The indemnity clause allows you to:

  • Restrict the amount of risk you are willing to expose yourself to in every transaction.

  • Transfer liabilities to the party that is most suited to bear them, usually the party that has more control in the transaction.

While drafting an indemnity clause, ensure it reflects the parties’ intention to avoid conveying wider or narrower protection than what you both intended. Parties can also use an indemnity cap to restrict the indemnifier’s liability to a specific amount.


Mistakes to avoid while drafting a commercial agreement

  • Inadequate due Diligence

Hasty and inadequate due diligence can land one in serious troubles, it is important to conduct a proper due diligence of the proposed agreement before entering into a legally binding contract. One must ensure that the agreement is in consonance with needs and specific requirements of a particular deal and must also provide for risk management.

  • Use of ambiguous terms and failure to define the terms with precision an clarity

When parties seek to evade their contractual obligations, they often resort to identifying perceived ambiguities in the contract language.
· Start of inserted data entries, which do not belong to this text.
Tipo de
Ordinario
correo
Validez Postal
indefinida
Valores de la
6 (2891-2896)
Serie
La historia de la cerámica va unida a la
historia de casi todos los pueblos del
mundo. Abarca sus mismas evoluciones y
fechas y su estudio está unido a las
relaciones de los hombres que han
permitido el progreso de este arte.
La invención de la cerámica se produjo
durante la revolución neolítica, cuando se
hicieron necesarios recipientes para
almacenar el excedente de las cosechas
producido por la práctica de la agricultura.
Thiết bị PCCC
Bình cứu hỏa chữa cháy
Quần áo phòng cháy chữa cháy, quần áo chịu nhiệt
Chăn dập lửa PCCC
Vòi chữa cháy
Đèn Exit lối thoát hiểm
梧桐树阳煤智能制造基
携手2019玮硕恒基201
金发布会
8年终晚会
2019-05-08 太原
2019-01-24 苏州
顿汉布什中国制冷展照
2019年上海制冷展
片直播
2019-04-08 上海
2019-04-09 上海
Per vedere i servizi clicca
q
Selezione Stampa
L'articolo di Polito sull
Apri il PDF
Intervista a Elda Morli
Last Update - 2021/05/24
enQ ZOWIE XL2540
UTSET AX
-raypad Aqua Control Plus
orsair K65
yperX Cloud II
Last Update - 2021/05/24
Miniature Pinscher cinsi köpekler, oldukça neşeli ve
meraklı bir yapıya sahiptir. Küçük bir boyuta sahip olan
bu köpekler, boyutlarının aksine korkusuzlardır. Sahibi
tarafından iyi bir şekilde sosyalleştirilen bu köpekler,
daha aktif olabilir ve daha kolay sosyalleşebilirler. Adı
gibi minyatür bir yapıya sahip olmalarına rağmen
However, the risk of such loopholes can be minimized by meticulous drafting that anticipates potential ambiguities and addresses them with specific language. Vague or ambiguous terms can lead to disputes and legal action, causing undue delays, additional costs, and damage to business relationships. Therefore, contract drafting should prioritize clarity, specificity, and unambiguous language that accurately reflects the parties' intentions.

  • Failure to include dispute resolution clause

“Hope for the best prepare for the worst”

Although at times it might seem that there is no scope for dispute in a commercial transaction, Its always safer to include an arbitration clause a litigations can incur huge cost. An arbitration provision must specify how representatives will be chosen, the language in which the arbitration will be conducted, the location of the arbitration, the seat, and the applicable law. It is also necessary to state the jurisdiction of the court under which such a contract enters into force and under which the arbitration is to take place. It should be made clearer still that the arbitration board's ruling is to be accepted as final. The requirement that any party who declines to participate in such proceedings automatically forfeits their right to be heard shall be included in the clause itself.

  • Failure to include provision for defaults, termination, life span of the contract

Occasionally, businesses are hesitant to bring up issues like defaults, opportunities for cure, and termination for fear that doing so will make their business partners reconsider signing the contract. However, these kinds of clauses are crucial for encouraging performance and preventing lawsuits. Parties who may otherwise litigate are compelled to try to resolve their disputes if notice of potential breaches and opportunity to cure are required Contracts should also specify how long an agreement will be in effect for, as well as how and when it may be renewed or terminated. It is frequently preferable to have an early termination clause so that there is a way out should unfavorable events arise.


Conclusion

In a commercial contract both the parties try to protect their interest and make the other accountable. Its splendid how a simple legal instrument ensure that all the transactions in the world run smoothly. However, for this vessel to stay afloat and to serve its true purpose it becomes imperative to understand the needs and scope of the agreement. The nature of commercial contracts depends on nature of the transaction. Further, irrespective of the transaction there are certain clauses a commercial contract must include. As discussed in the aforementioned text, these clauses protect the parties when things go south. Lastly, one must avoid common errors which might as well give someone the opportunity to escape its liability or incur heavy cost on the party.